───── Exercise inputs
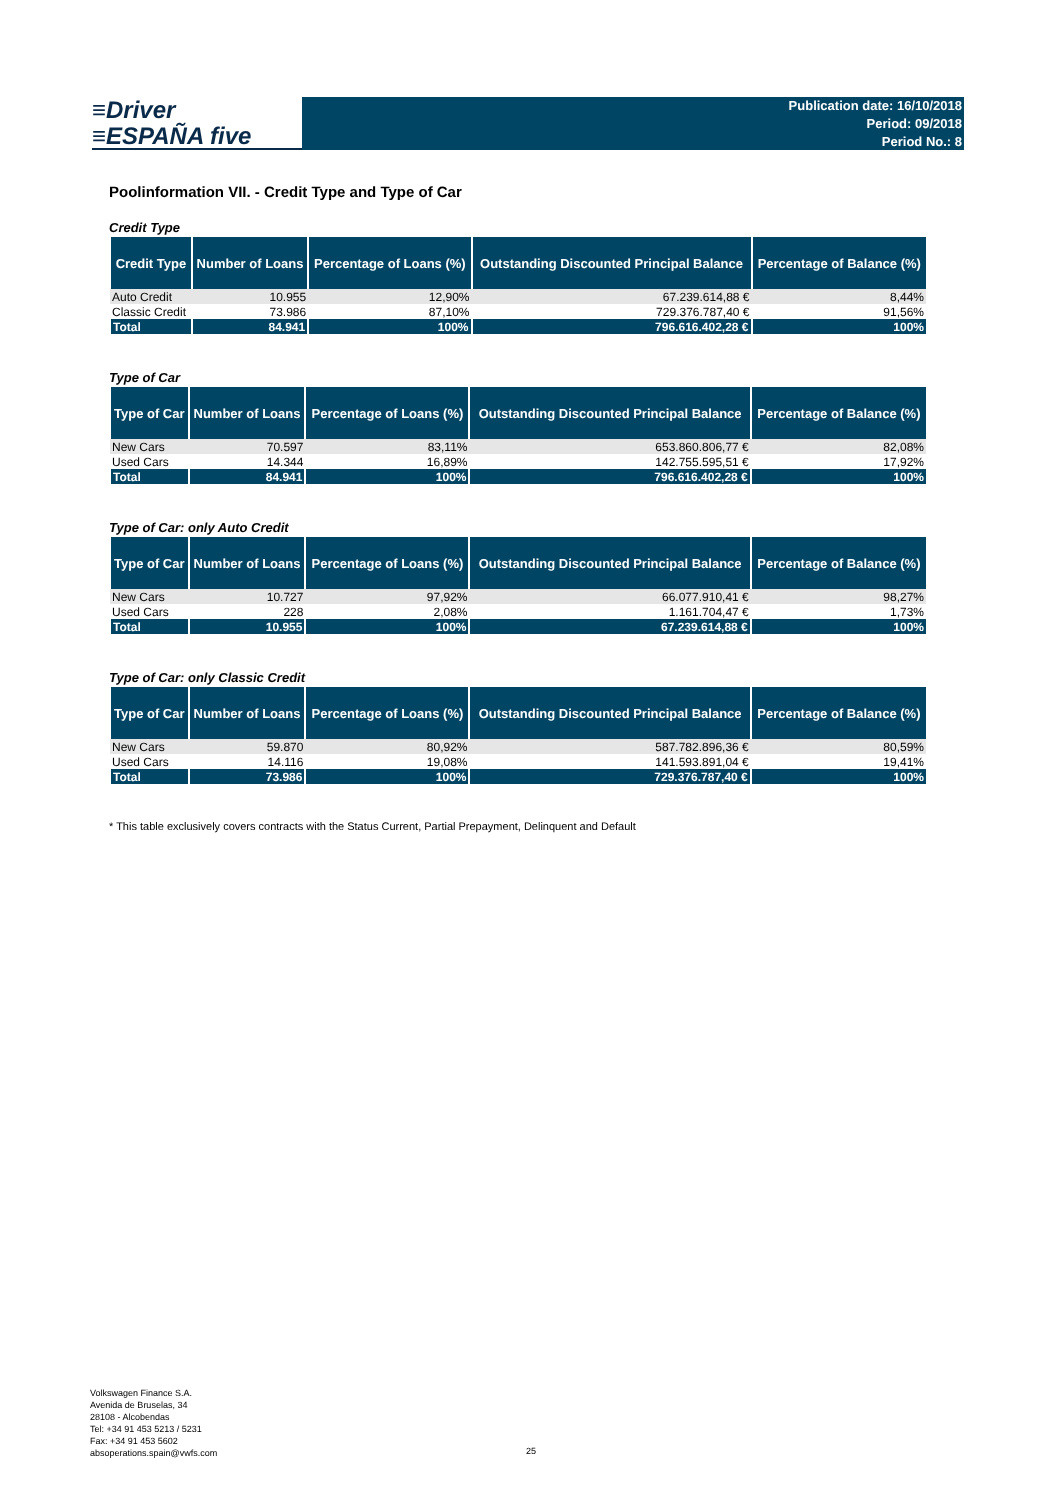≡Driver
≡ESPAÑA five
Publication date: 16/10/2018
Period: 09/2018
Period No.: 8
Poolinformation VII. - Credit Type and Type of Car
Credit Type
| Credit Type | Number of Loans | Percentage of Loans (%) | Outstanding Discounted Principal Balance | Percentage of Balance (%) |
| --- | --- | --- | --- | --- |
| Auto Credit | 10.955 | 12,90% | 67.239.614,88 € | 8,44% |
| Classic Credit | 73.986 | 87,10% | 729.376.787,40 € | 91,56% |
| Total | 84.941 | 100% | 796.616.402,28 € | 100% |
Type of Car
| Type of Car | Number of Loans | Percentage of Loans (%) | Outstanding Discounted Principal Balance | Percentage of Balance (%) |
| --- | --- | --- | --- | --- |
| New Cars | 70.597 | 83,11% | 653.860.806,77 € | 82,08% |
| Used Cars | 14.344 | 16,89% | 142.755.595,51 € | 17,92% |
| Total | 84.941 | 100% | 796.616.402,28 € | 100% |
Type of Car: only Auto Credit
| Type of Car | Number of Loans | Percentage of Loans (%) | Outstanding Discounted Principal Balance | Percentage of Balance (%) |
| --- | --- | --- | --- | --- |
| New Cars | 10.727 | 97,92% | 66.077.910,41 € | 98,27% |
| Used Cars | 228 | 2,08% | 1.161.704,47 € | 1,73% |
| Total | 10.955 | 100% | 67.239.614,88 € | 100% |
Type of Car: only Classic Credit
| Type of Car | Number of Loans | Percentage of Loans (%) | Outstanding Discounted Principal Balance | Percentage of Balance (%) |
| --- | --- | --- | --- | --- |
| New Cars | 59.870 | 80,92% | 587.782.896,36 € | 80,59% |
| Used Cars | 14.116 | 19,08% | 141.593.891,04 € | 19,41% |
| Total | 73.986 | 100% | 729.376.787,40 € | 100% |
* This table exclusively covers contracts with the Status Current, Partial Prepayment, Delinquent and Default
Volkswagen Finance S.A.
Avenida de Bruselas, 34
28108 - Alcobendas
Tel: +34 91 453 5213 / 5231
Fax: +34 91 453 5602
absoperations.spain@vwfs.com
25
──────────
Exercise requirements:
Pictures don't belong in the copy. Transcribe every record exactly as it appears.

Output of the exercise:
≡Driver
≡ESPAÑA five
Publication date: 16/10/2018
Period: 09/2018
Period No.: 8
Poolinformation VII. - Credit Type and Type of Car
Credit Type
| Credit Type | Number of Loans | Percentage of Loans (%) | Outstanding Discounted Principal Balance | Percentage of Balance (%) |
| --- | --- | --- | --- | --- |
| Auto Credit | 10.955 | 12,90% | 67.239.614,88 € | 8,44% |
| Classic Credit | 73.986 | 87,10% | 729.376.787,40 € | 91,56% |
| Total | 84.941 | 100% | 796.616.402,28 € | 100% |
Type of Car
| Type of Car | Number of Loans | Percentage of Loans (%) | Outstanding Discounted Principal Balance | Percentage of Balance (%) |
| --- | --- | --- | --- | --- |
| New Cars | 70.597 | 83,11% | 653.860.806,77 € | 82,08% |
| Used Cars | 14.344 | 16,89% | 142.755.595,51 € | 17,92% |
| Total | 84.941 | 100% | 796.616.402,28 € | 100% |
Type of Car: only Auto Credit
| Type of Car | Number of Loans | Percentage of Loans (%) | Outstanding Discounted Principal Balance | Percentage of Balance (%) |
| --- | --- | --- | --- | --- |
| New Cars | 10.727 | 97,92% | 66.077.910,41 € | 98,27% |
| Used Cars | 228 | 2,08% | 1.161.704,47 € | 1,73% |
| Total | 10.955 | 100% | 67.239.614,88 € | 100% |
Type of Car: only Classic Credit
| Type of Car | Number of Loans | Percentage of Loans (%) | Outstanding Discounted Principal Balance | Percentage of Balance (%) |
| --- | --- | --- | --- | --- |
| New Cars | 59.870 | 80,92% | 587.782.896,36 € | 80,59% |
| Used Cars | 14.116 | 19,08% | 141.593.891,04 € | 19,41% |
| Total | 73.986 | 100% | 729.376.787,40 € | 100% |
* This table exclusively covers contracts with the Status Current, Partial Prepayment, Delinquent and Default
Volkswagen Finance S.A.
Avenida de Bruselas, 34
28108 - Alcobendas
Tel: +34 91 453 5213 / 5231
Fax: +34 91 453 5602
absoperations.spain@vwfs.com
25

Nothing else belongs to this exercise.